Didgeridoo-playing Englishman's sweet sound
By Ali Ikram
Sika: He’s a didgeridoo playing Englishman named after a breed of deer.
The sound of the didgeridoo is called “the voice of the earth” – so what is this most Australian of instruments saying when played on the top of Mt Eden by an English man?
“I’m in awe for the power of this place,” he says. ‘The idea of volcanos erupting from the centre of the earth and this taking me down into the earth is a very deep dreaming – it’s like going down into the core of mother earth and listening to her voice.”
The didgeridoo is made from a Eucalyptus log hollowed out by termites; Iain Rose has been playing it for a quarter of a century.
He goes by the name Sika, after the deer that he says he developed an affinity with while growing up in south east England.
“I had a very profound experience of being snuggled up next a fawn and then my friends call me it and it stuck,” he says.
While his music appeals to a niche market there are a surprising number of people in that market.
Sika played at the Didgheadradio Festival on the Isle of Wight last year – web-streamed Didgheadradio attracts 14,000 listeners worldwide.

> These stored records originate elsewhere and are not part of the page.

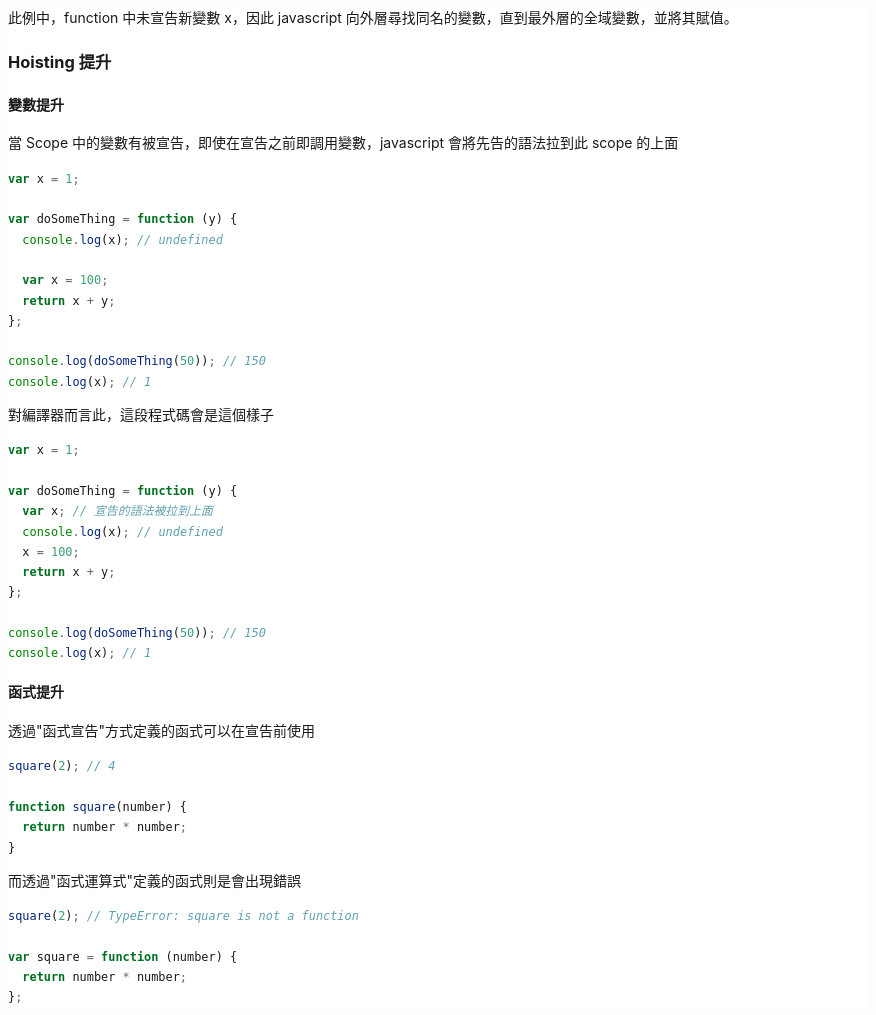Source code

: 此例中，function 中未宣告新變數 x，因此 javascript 向外層尋找同名的變數，直到最外層的全域變數，並將其賦值。

### Hoisting 提升

#### 變數提升

當 Scope 中的變數有被宣告，即使在宣告之前即調用變數，javascript 會將先告的語法拉到此 scope 的上面

```javascript
var x = 1;

var doSomeThing = function (y) {
  console.log(x); // undefined

  var x = 100;
  return x + y;
};

console.log(doSomeThing(50)); // 150
console.log(x); // 1
```

對編譯器而言此，這段程式碼會是這個樣子

```javascript
var x = 1;

var doSomeThing = function (y) {
  var x; // 宣告的語法被拉到上面
  console.log(x); // undefined
  x = 100;
  return x + y;
};

console.log(doSomeThing(50)); // 150
console.log(x); // 1
```

#### 函式提升

透過"函式宣告"方式定義的函式可以在宣告前使用

```javascript
square(2); // 4

function square(number) {
  return number * number;
}
```

而透過"函式運算式"定義的函式則是會出現錯誤

```javascript
square(2); // TypeError: square is not a function

var square = function (number) {
  return number * number;
};
```
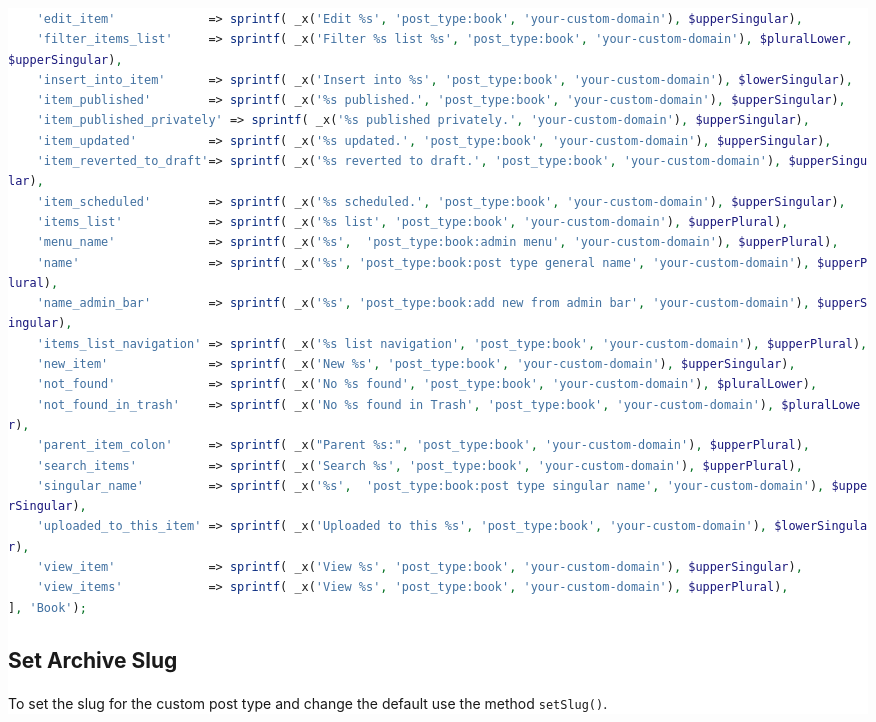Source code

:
 ```php
    'edit_item'             => sprintf( _x('Edit %s', 'post_type:book', 'your-custom-domain'), $upperSingular),
    'filter_items_list'     => sprintf( _x('Filter %s list %s', 'post_type:book', 'your-custom-domain'), $pluralLower, $upperSingular),
    'insert_into_item'      => sprintf( _x('Insert into %s', 'post_type:book', 'your-custom-domain'), $lowerSingular),
    'item_published'        => sprintf( _x('%s published.', 'post_type:book', 'your-custom-domain'), $upperSingular),
    'item_published_privately' => sprintf( _x('%s published privately.', 'your-custom-domain'), $upperSingular),
    'item_updated'          => sprintf( _x('%s updated.', 'post_type:book', 'your-custom-domain'), $upperSingular),
    'item_reverted_to_draft'=> sprintf( _x('%s reverted to draft.', 'post_type:book', 'your-custom-domain'), $upperSingular),
    'item_scheduled'        => sprintf( _x('%s scheduled.', 'post_type:book', 'your-custom-domain'), $upperSingular),
    'items_list'            => sprintf( _x('%s list', 'post_type:book', 'your-custom-domain'), $upperPlural),
    'menu_name'             => sprintf( _x('%s',  'post_type:book:admin menu', 'your-custom-domain'), $upperPlural),
    'name'                  => sprintf( _x('%s', 'post_type:book:post type general name', 'your-custom-domain'), $upperPlural),
    'name_admin_bar'        => sprintf( _x('%s', 'post_type:book:add new from admin bar', 'your-custom-domain'), $upperSingular),
    'items_list_navigation' => sprintf( _x('%s list navigation', 'post_type:book', 'your-custom-domain'), $upperPlural),
    'new_item'              => sprintf( _x('New %s', 'post_type:book', 'your-custom-domain'), $upperSingular),
    'not_found'             => sprintf( _x('No %s found', 'post_type:book', 'your-custom-domain'), $pluralLower),
    'not_found_in_trash'    => sprintf( _x('No %s found in Trash', 'post_type:book', 'your-custom-domain'), $pluralLower),
    'parent_item_colon'     => sprintf( _x("Parent %s:", 'post_type:book', 'your-custom-domain'), $upperPlural),
    'search_items'          => sprintf( _x('Search %s', 'post_type:book', 'your-custom-domain'), $upperPlural),
    'singular_name'         => sprintf( _x('%s',  'post_type:book:post type singular name', 'your-custom-domain'), $upperSingular),
    'uploaded_to_this_item' => sprintf( _x('Uploaded to this %s', 'post_type:book', 'your-custom-domain'), $lowerSingular),
    'view_item'             => sprintf( _x('View %s', 'post_type:book', 'your-custom-domain'), $upperSingular),
    'view_items'            => sprintf( _x('View %s', 'post_type:book', 'your-custom-domain'), $upperPlural),
], 'Book');
```

## Set Archive Slug

To set the slug for the custom post type and change the default use the method `setSlug()`.
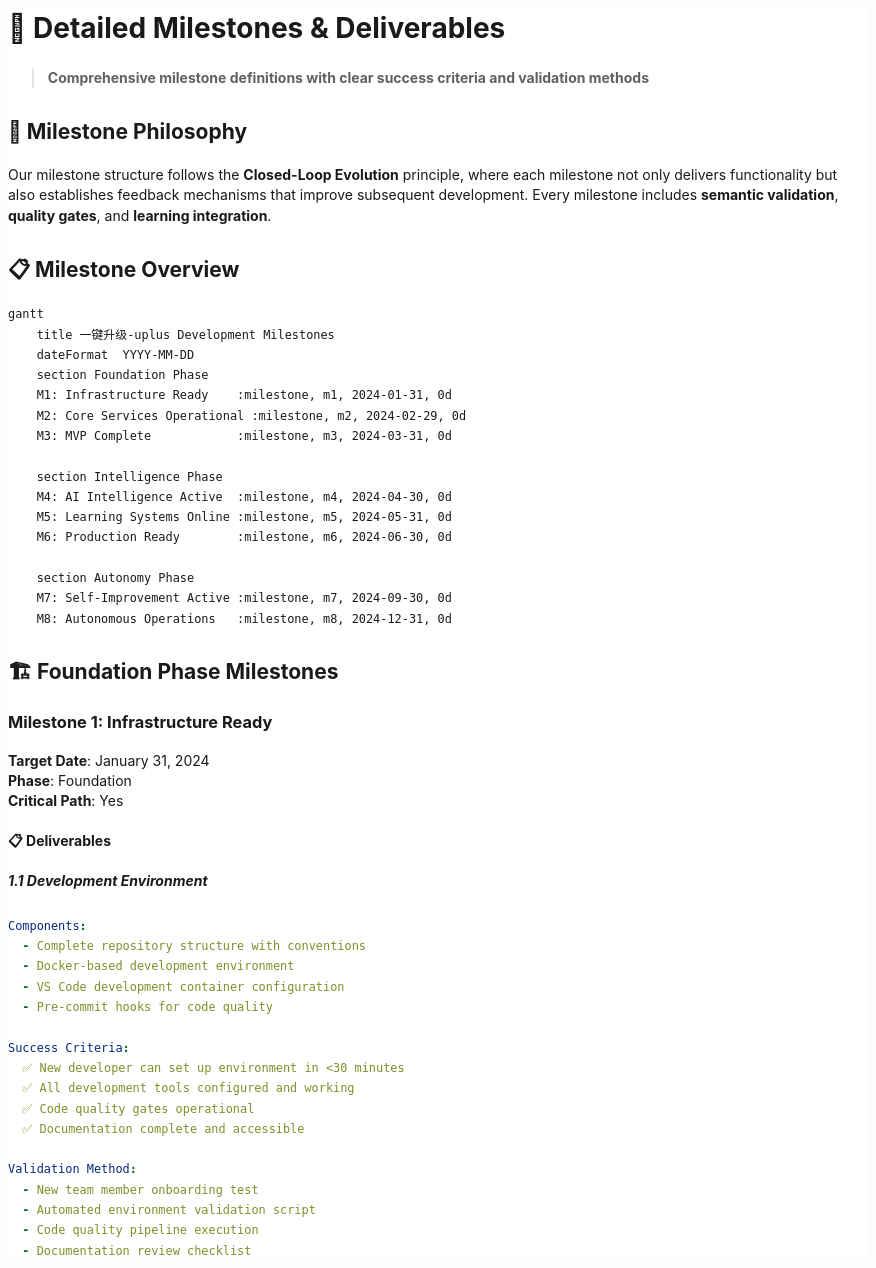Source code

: # 🎯 Detailed Milestones & Deliverables

> **Comprehensive milestone definitions with clear success criteria and validation methods**

## 🎯 Milestone Philosophy

Our milestone structure follows the **Closed-Loop Evolution** principle, where each milestone not only delivers functionality but also establishes feedback mechanisms that improve subsequent development. Every milestone includes **semantic validation**, **quality gates**, and **learning integration**.

## 📋 Milestone Overview

```mermaid
gantt
    title 一键升级-uplus Development Milestones
    dateFormat  YYYY-MM-DD
    section Foundation Phase
    M1: Infrastructure Ready    :milestone, m1, 2024-01-31, 0d
    M2: Core Services Operational :milestone, m2, 2024-02-29, 0d
    M3: MVP Complete            :milestone, m3, 2024-03-31, 0d
    
    section Intelligence Phase
    M4: AI Intelligence Active  :milestone, m4, 2024-04-30, 0d
    M5: Learning Systems Online :milestone, m5, 2024-05-31, 0d
    M6: Production Ready        :milestone, m6, 2024-06-30, 0d
    
    section Autonomy Phase
    M7: Self-Improvement Active :milestone, m7, 2024-09-30, 0d
    M8: Autonomous Operations   :milestone, m8, 2024-12-31, 0d
```

## 🏗️ Foundation Phase Milestones

### Milestone 1: Infrastructure Ready
**Target Date**: January 31, 2024  
**Phase**: Foundation  
**Critical Path**: Yes

#### 📋 Deliverables

##### 1.1 Development Environment
```yaml
Components:
  - Complete repository structure with conventions
  - Docker-based development environment
  - VS Code development container configuration
  - Pre-commit hooks for code quality

Success Criteria:
  ✅ New developer can set up environment in <30 minutes
  ✅ All development tools configured and working
  ✅ Code quality gates operational
  ✅ Documentation complete and accessible

Validation Method:
  - New team member onboarding test
  - Automated environment validation script
  - Code quality pipeline execution
  - Documentation review checklist
```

Steve du Feu, a tour assistant, says Sika is “introduced in Australia as one of the foremost didgeridoo players in the world and that’s an Englishman in Australia.”
The artist who lives in Golden Bay has recorded 10 albums and tonight held a small in-store at an organic café in Auckland.
Elizabeth von Madarasz, founder of the Academy of Shamanic Studies, says she sees Sika in a unique way.
“I see him as a shaman weaving and healing and aligning and balancing with sound that totally ignores the physical mind and goes straight to the cells.”